Politicians always look pretty silly donning hairnets or lab coats for those awful campaign photo ops. But I did enjoy the sight of Boris perched awkwardly on a kindergarten chair looking shiftily round the classroom looking like a man scared another of his offspring might pop up.

:: Last week I got to test demography and generosity when I collected for a local homeless charity. I was stationed outside M&S one rainy afternoon directly opposite my rival for public donations; a Roma violinist whose repertoire consisted of one tune.

Unless you possess a card reader most young people cannot help. They Do Not Carry Money.

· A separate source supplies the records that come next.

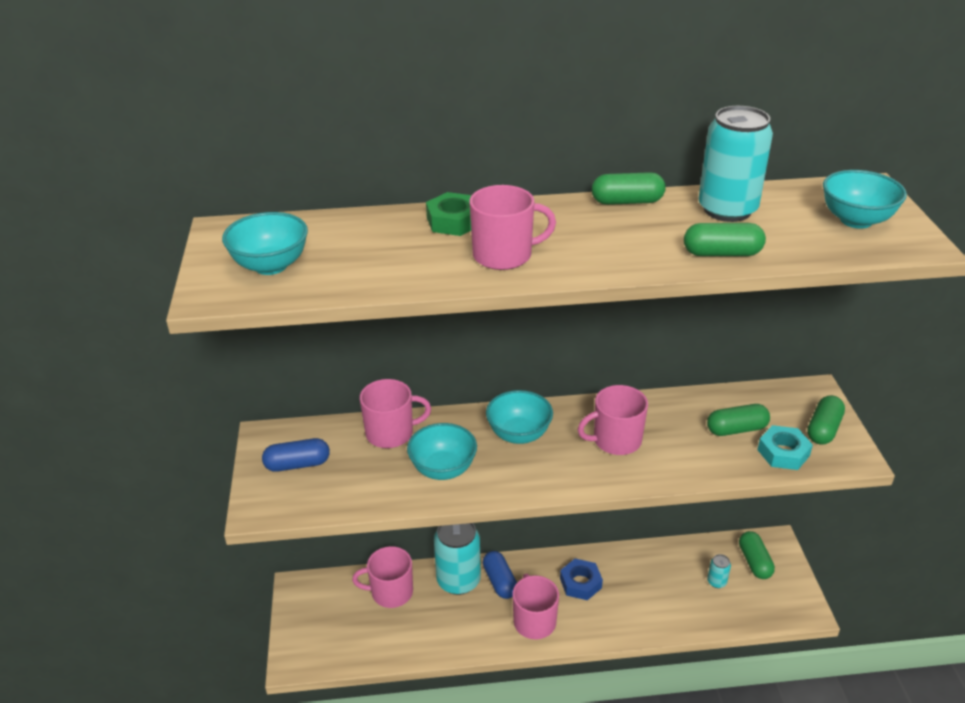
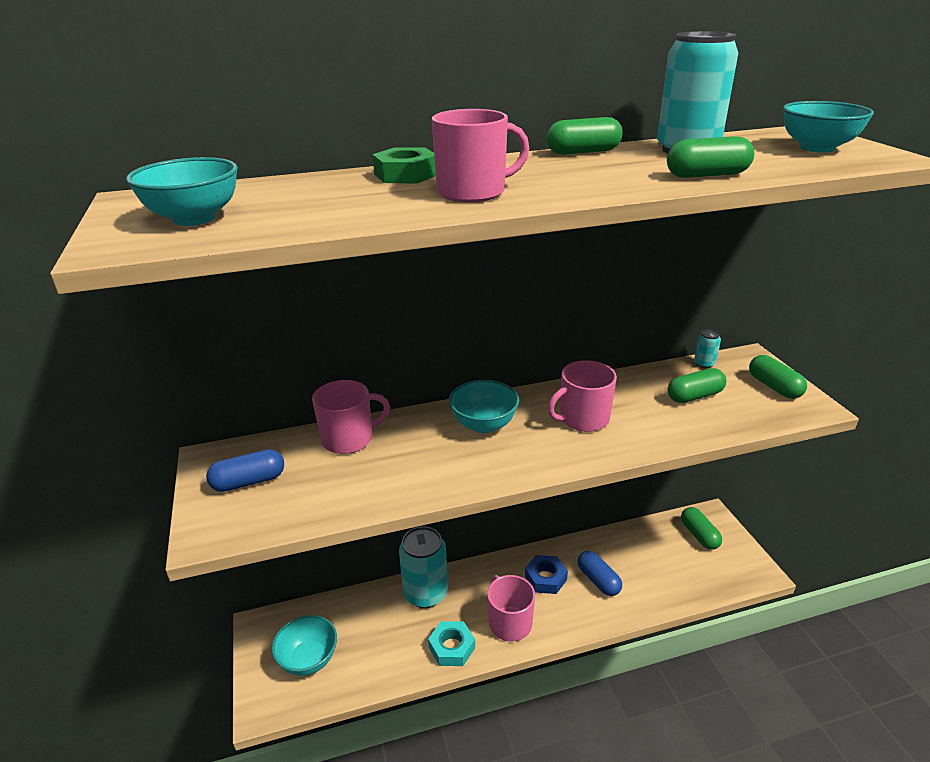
camera: 10 degrees left, 5 degrees down
(391, 592) = (358, 615): pink mug -> none
(443, 469) = (412, 466): turquoise bowl -> turquoise bowl (308, 660)
(500, 581) = (467, 588): blue capsule -> blue capsule (598, 580)
(716, 582) = (671, 558): turquoise can -> turquoise can (704, 364)
(783, 453) = (747, 411): turquoise nut -> turquoise nut (451, 647)
(823, 429) = (774, 387): green capsule -> green capsule turned 45 degrees counterclockwise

Coins were something their granny used to have along with mint imperials and a bus pass. Only men, apparently, have brass in pocket but they never want badges in return. The most generous were older women who stopped to rummage for their handbags inside their shopping bags, then find their purse.

A special thanks to the young girl who donated the £10 note she found on the ground inside the store. If you dropped a tenner in the shop, I’m sorry. But it was in a good cause.

:: As a young reporter during the Troubles the words you most dreaded hearing from your news editor when you arrived in the morning were, “Don’t take your coat off". That invariably meant you were being sent to the house of the latest victim to try to get an interview with the bereaved family.

The advice was always to knock the door, ask respectfully and then leave immediately if they said No. It was sobering how often you would be brought in, given a cup of tea and told about the person who been killed overnight.

Those days came back forcefully when I went to see the film made about Lost Lives, that monumental work which catalogued the deaths of the conflict. I had put off going as I knew it would be a hard watch. But it should be seen by all those trying to return us to those terrible times or who won’t accept there are more than just innocent victims. They should watch those scenes of raw grief.

And they should hear the words at the end from former UVF man Billy Giles. He took his own life a year after being released from prison where he’d served 14 years for murdering a Catholic workmate, Michael Fay.

He later said, “When it happened, it felt to me that somebody had reached down inside me and ripped my insides out. That’s what it felt like. It felt as if somebody had just put their hand in through my head and just ripped the inside out of me. I felt empty. You hear the bang and it’s too late then. You’ve went somewhere you’ve never been before and it’s not a very nice place and you can’t stop it. It’s too late then.”

In his suicide note he said he was a victim too. “Please let our next generation live normal lives. Tell them our mistakes and admit to them our regrets.”